GREAT CITIZENS - JAMES MARION WEST, JR.
Throughout the twentieth century, however, there were those who contributed to Houston's reputation as the "city of wealth." Few so colorfully projected the image as "Silver Dollar Jim," an attorney, oil man, cattle rancher and eccentric.
"Silver Dollar Jim" West was born on September 26, 1903 in San Antonio, Texas to Jesses Dudlin and James Marion West, Sr. When West was two years old, his father moved the family to Houston and later made a fortune in cattle ranching and in the lumber industry. Young Jim West attended the old Houston Central High School and Southwestern University in Georgetown, later studying law at the University of Texas Law School in Austin.
"Silver Dollar Jim" typified the spirit of the so called "eccentric Texas Millionaire," if anyone did. He tipped only with silver dollars--often 20 or 25 at a time. For his own amusement he would toss a handful of them on the floor of a restaurant and watch while waitresses scrambled for them. To entertain guests at swimming parties, "Silver Dollar Jim would drop a number of coins into the pool to observe other guest diving for them.
His standard tip for doormen at the Shamrock Hotel, whenever they delivered one of his 40 Cadillac's to the front door, was three silver dollars. When the color blue took his fancy, he had all his personal and business cars so painted.

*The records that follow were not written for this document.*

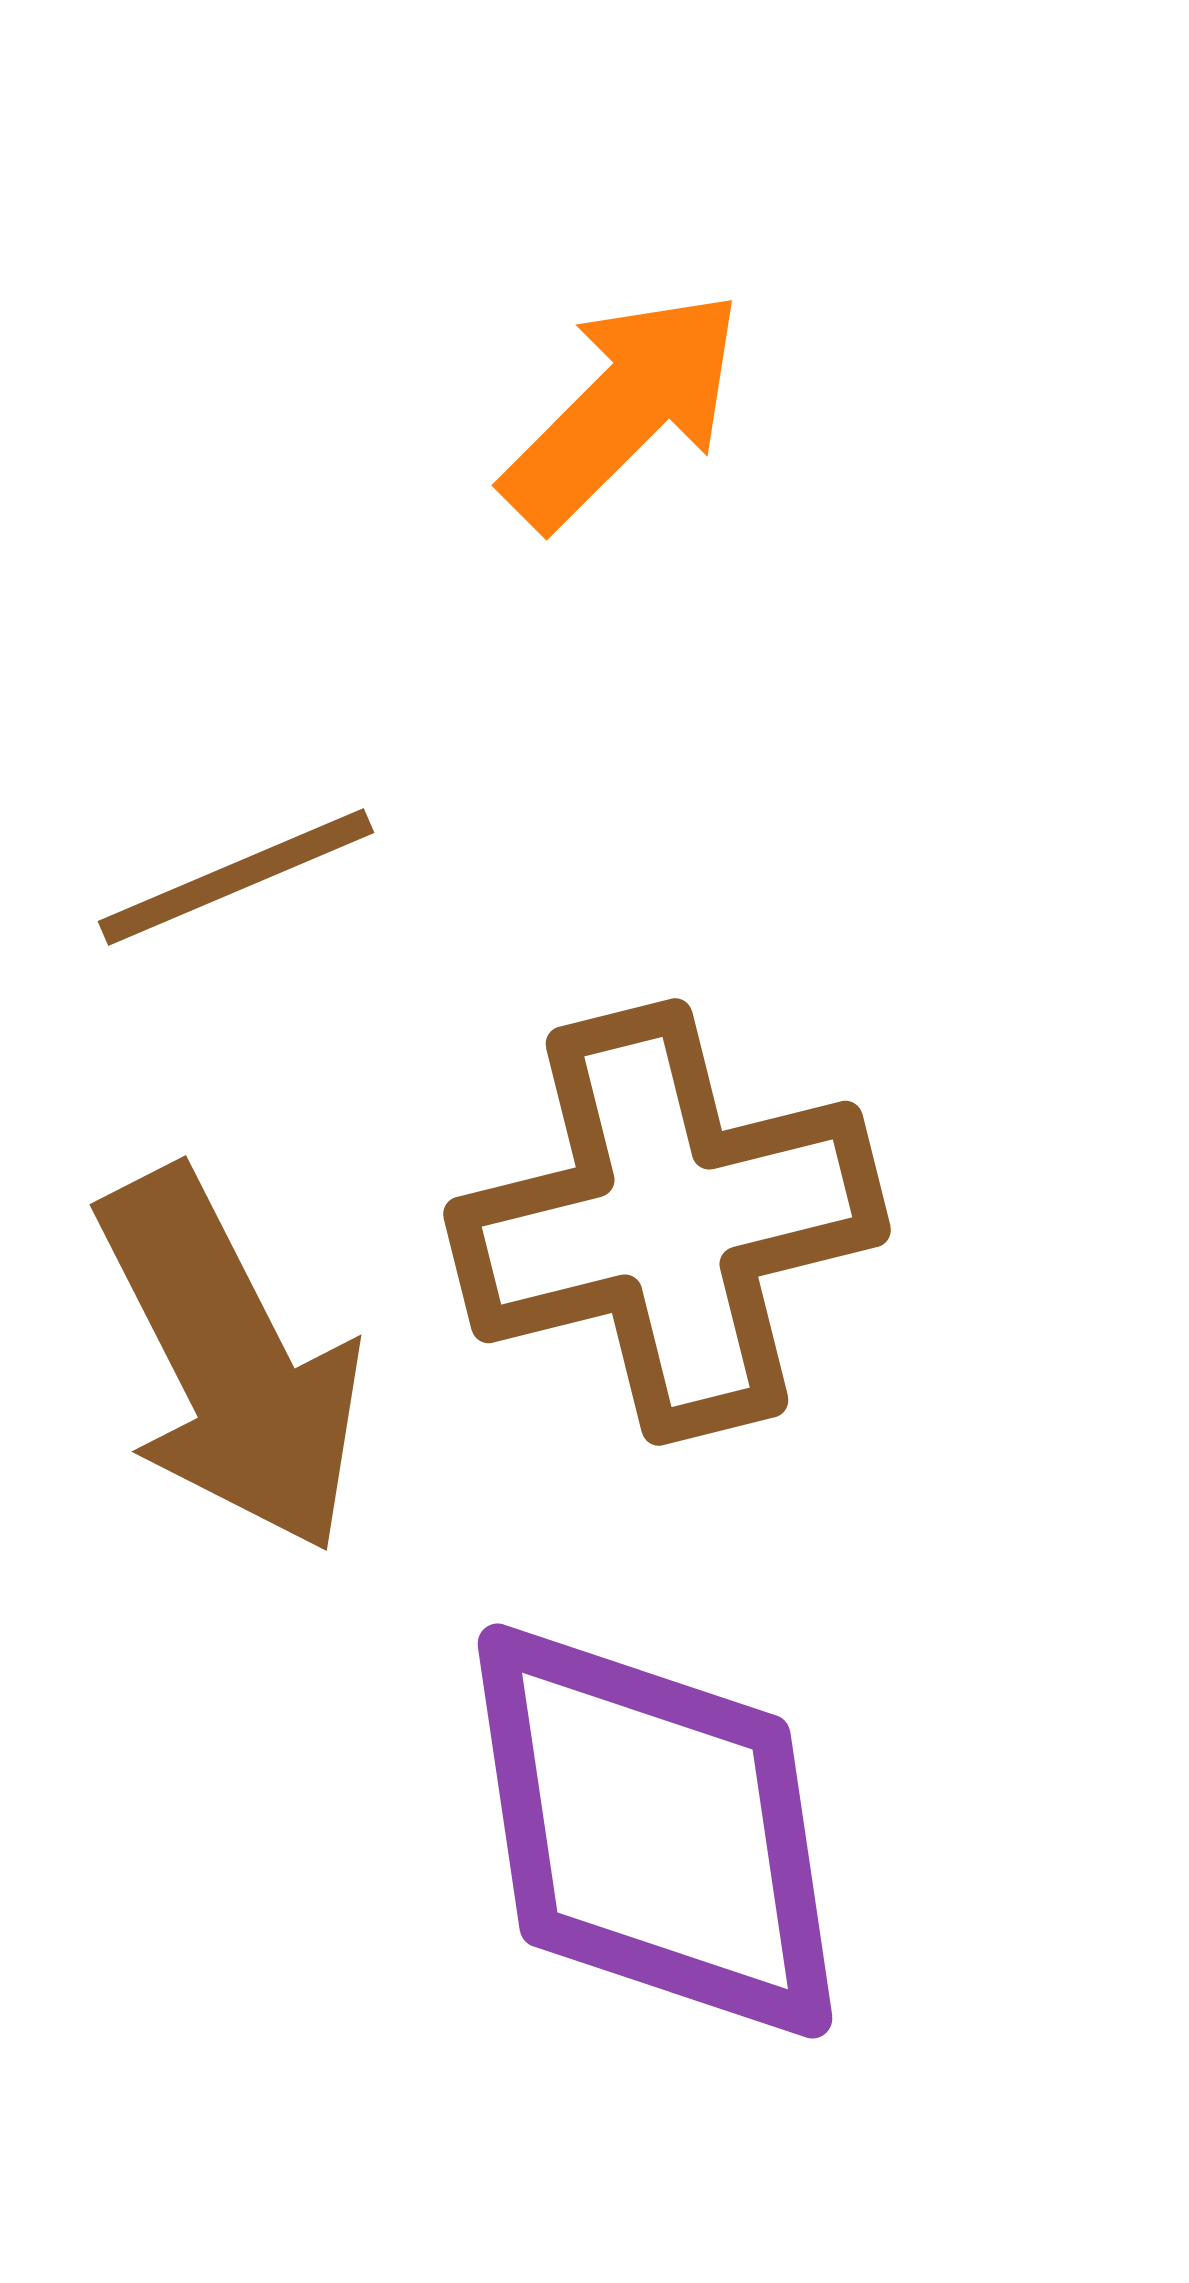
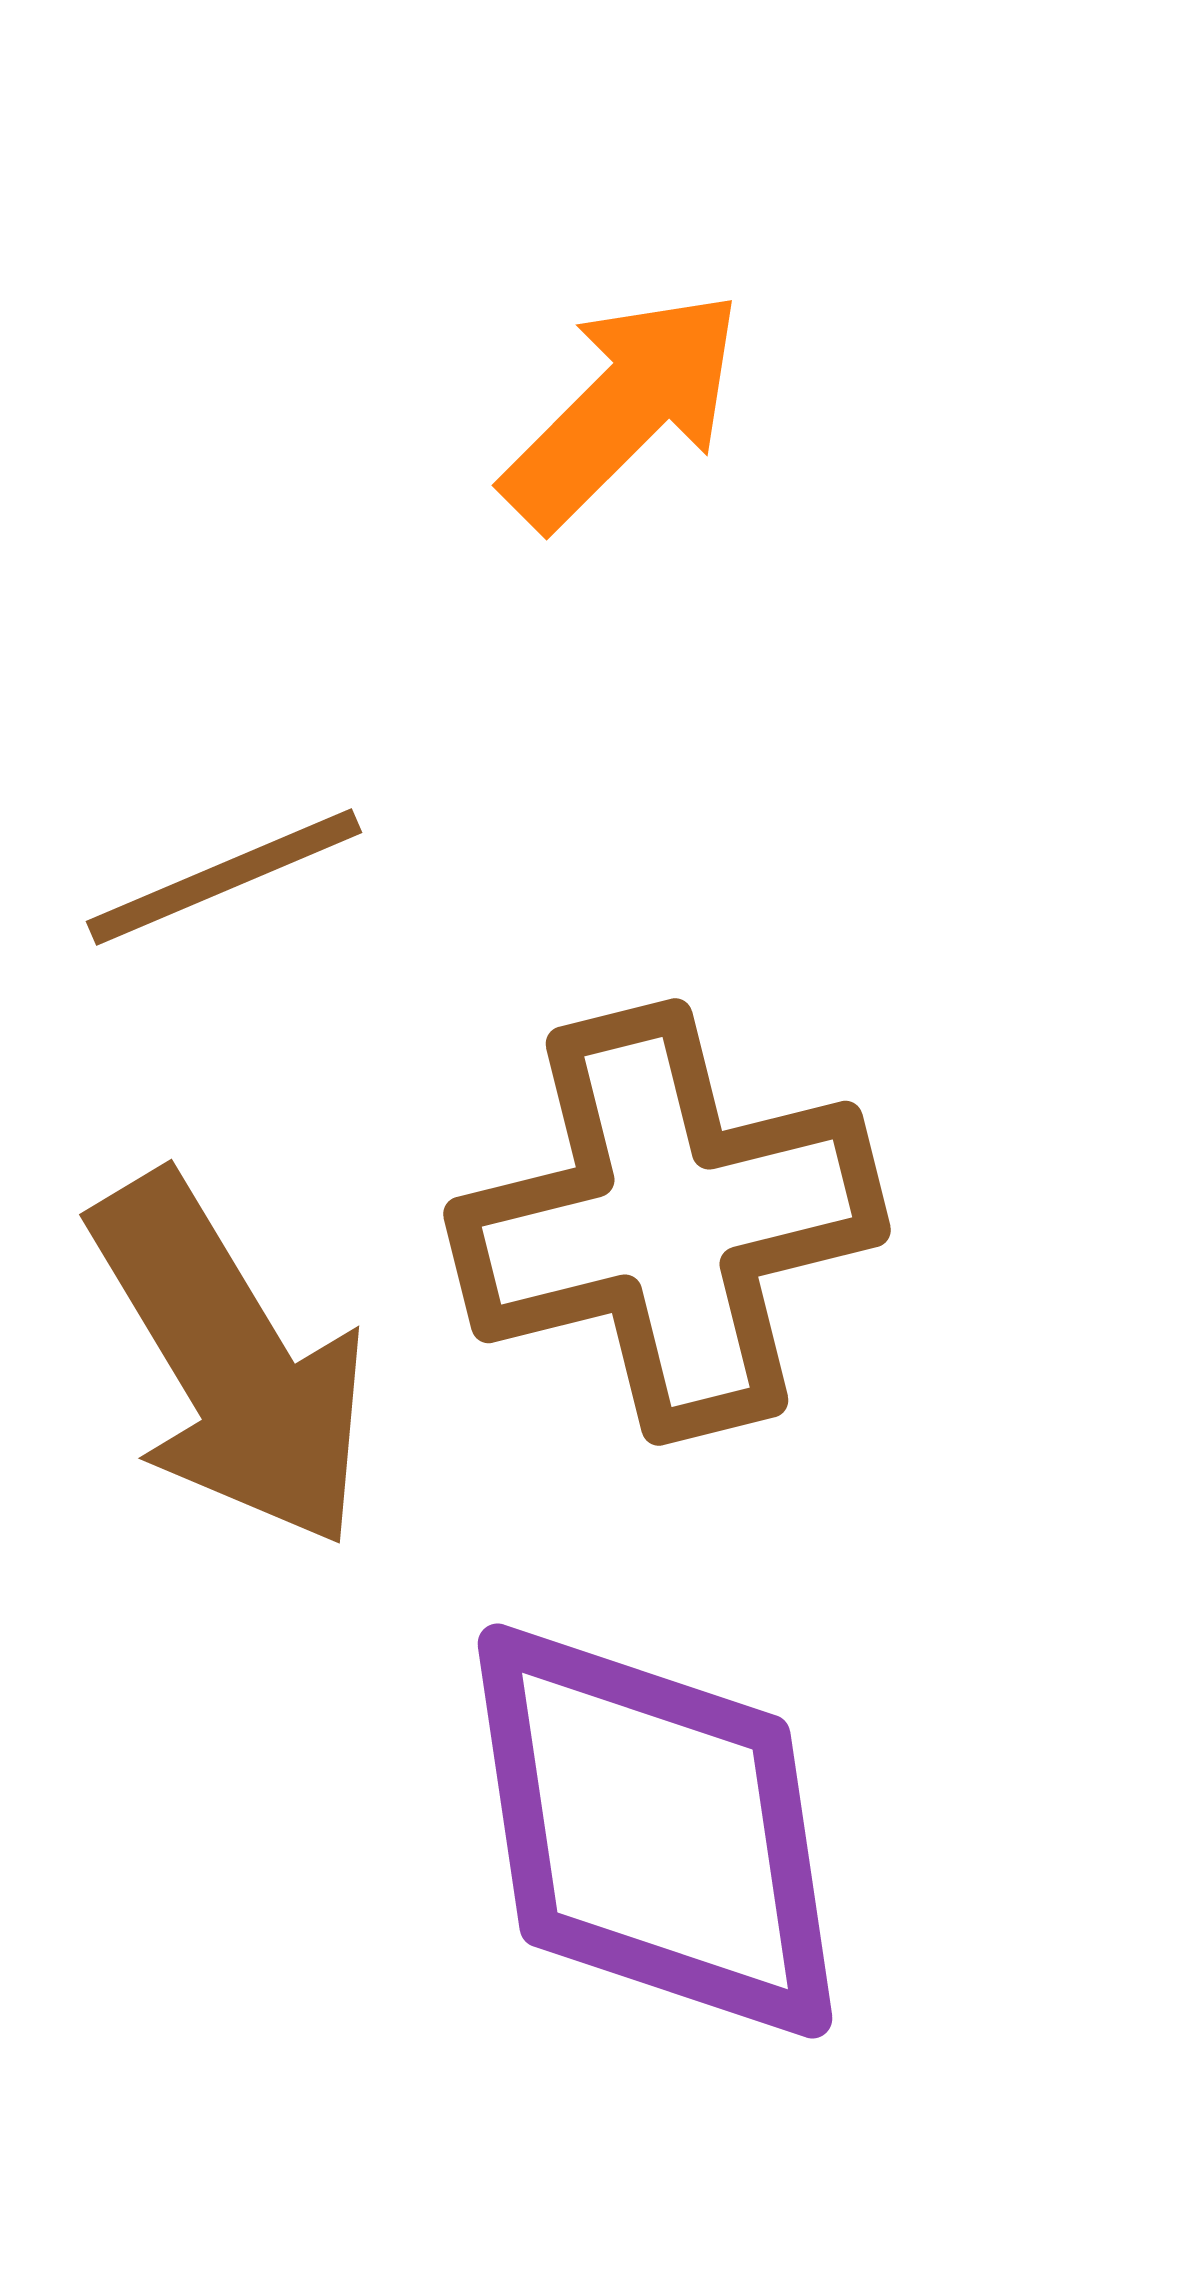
brown line: moved 12 px left
brown arrow: rotated 4 degrees counterclockwise
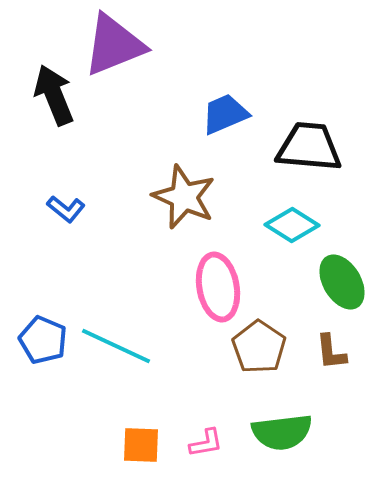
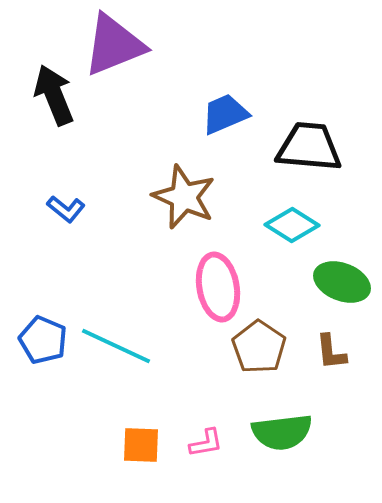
green ellipse: rotated 38 degrees counterclockwise
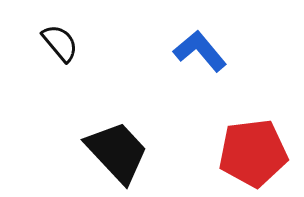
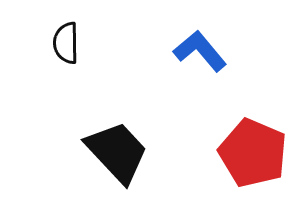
black semicircle: moved 6 px right; rotated 141 degrees counterclockwise
red pentagon: rotated 30 degrees clockwise
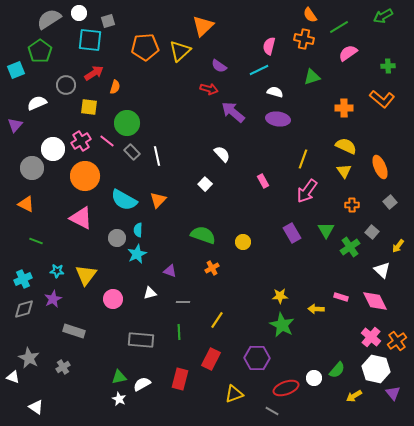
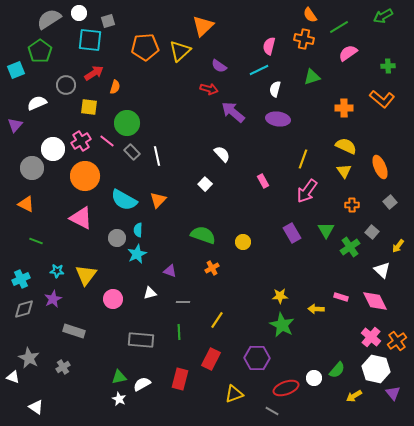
white semicircle at (275, 92): moved 3 px up; rotated 91 degrees counterclockwise
cyan cross at (23, 279): moved 2 px left
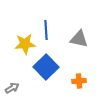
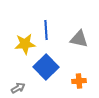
gray arrow: moved 6 px right
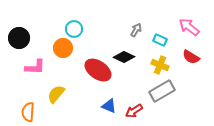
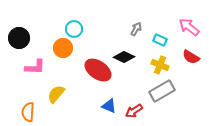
gray arrow: moved 1 px up
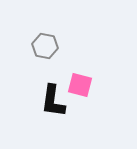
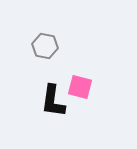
pink square: moved 2 px down
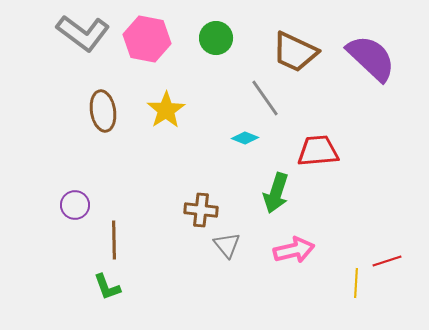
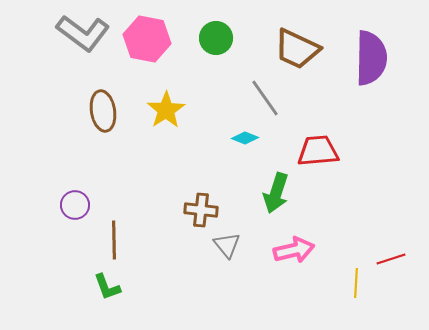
brown trapezoid: moved 2 px right, 3 px up
purple semicircle: rotated 48 degrees clockwise
red line: moved 4 px right, 2 px up
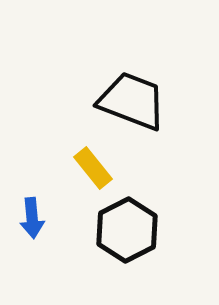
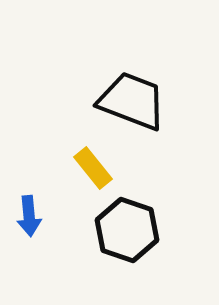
blue arrow: moved 3 px left, 2 px up
black hexagon: rotated 14 degrees counterclockwise
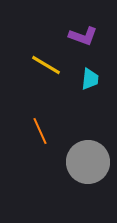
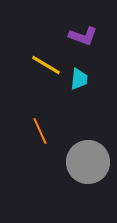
cyan trapezoid: moved 11 px left
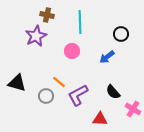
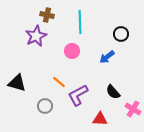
gray circle: moved 1 px left, 10 px down
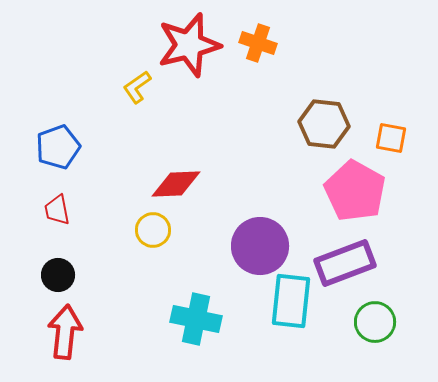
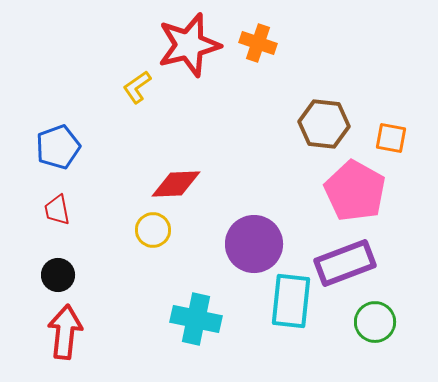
purple circle: moved 6 px left, 2 px up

His eccentricity was not limited to silver dollars nor to the color blue. West loved radio. He owned a radio station and had as many as eight antennae on innumerable personal cars. He was very interested in law enforcement and was especially supportive of the Houston Police Department. West assisted the force in various ways: he placed his powerful radio receiver at the disposal of the Houston Police; he attended police conferences and was known to cruise with their patrols and held a Texas Ranger's Commission. West died on December 18, 1957 at the age of 54.